Records from a collection:
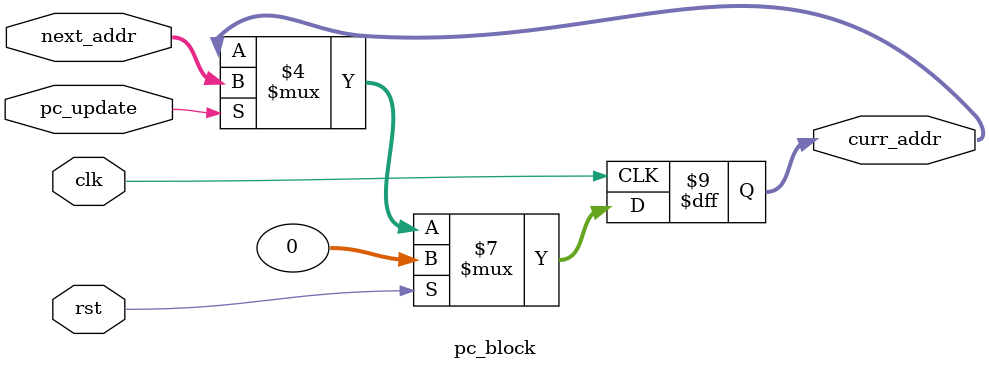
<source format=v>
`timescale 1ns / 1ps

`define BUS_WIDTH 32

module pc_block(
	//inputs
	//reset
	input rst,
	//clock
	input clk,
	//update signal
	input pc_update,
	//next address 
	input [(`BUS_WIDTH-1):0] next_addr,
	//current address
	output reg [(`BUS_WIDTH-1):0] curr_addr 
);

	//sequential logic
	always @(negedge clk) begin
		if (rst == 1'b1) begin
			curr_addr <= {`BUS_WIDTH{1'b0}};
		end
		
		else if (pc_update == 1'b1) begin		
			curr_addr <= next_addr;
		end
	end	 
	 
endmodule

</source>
==
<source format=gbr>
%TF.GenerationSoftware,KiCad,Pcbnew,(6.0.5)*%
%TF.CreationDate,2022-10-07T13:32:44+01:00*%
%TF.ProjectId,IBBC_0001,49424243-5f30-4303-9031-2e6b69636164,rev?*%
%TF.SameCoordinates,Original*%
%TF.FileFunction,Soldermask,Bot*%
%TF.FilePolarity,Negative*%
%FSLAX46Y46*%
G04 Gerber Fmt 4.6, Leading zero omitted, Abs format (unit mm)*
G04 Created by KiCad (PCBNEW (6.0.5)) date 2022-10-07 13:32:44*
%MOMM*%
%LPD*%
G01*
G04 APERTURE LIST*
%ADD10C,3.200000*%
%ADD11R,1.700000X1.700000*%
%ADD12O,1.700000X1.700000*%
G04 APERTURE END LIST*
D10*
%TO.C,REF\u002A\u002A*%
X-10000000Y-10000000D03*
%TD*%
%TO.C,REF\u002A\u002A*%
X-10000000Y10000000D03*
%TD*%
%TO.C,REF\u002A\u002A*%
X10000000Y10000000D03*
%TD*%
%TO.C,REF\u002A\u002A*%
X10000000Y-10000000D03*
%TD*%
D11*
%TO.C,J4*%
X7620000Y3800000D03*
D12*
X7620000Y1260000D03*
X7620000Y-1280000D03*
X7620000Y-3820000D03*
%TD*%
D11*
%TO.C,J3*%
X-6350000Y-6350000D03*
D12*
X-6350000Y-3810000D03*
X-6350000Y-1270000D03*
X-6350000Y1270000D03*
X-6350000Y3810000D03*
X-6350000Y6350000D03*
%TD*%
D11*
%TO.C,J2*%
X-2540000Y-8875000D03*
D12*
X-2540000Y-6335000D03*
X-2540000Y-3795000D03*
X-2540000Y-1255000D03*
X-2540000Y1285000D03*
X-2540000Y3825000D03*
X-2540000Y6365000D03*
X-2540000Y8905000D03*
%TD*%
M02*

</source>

-- Exercise --
Copy each line of the data that includes the word "KiCad".

-- Response for this exercise --
%TF.GenerationSoftware,KiCad,Pcbnew,(6.0.5)*%
G04 Created by KiCad (PCBNEW (6.0.5)) date 2022-10-07 13:32:44*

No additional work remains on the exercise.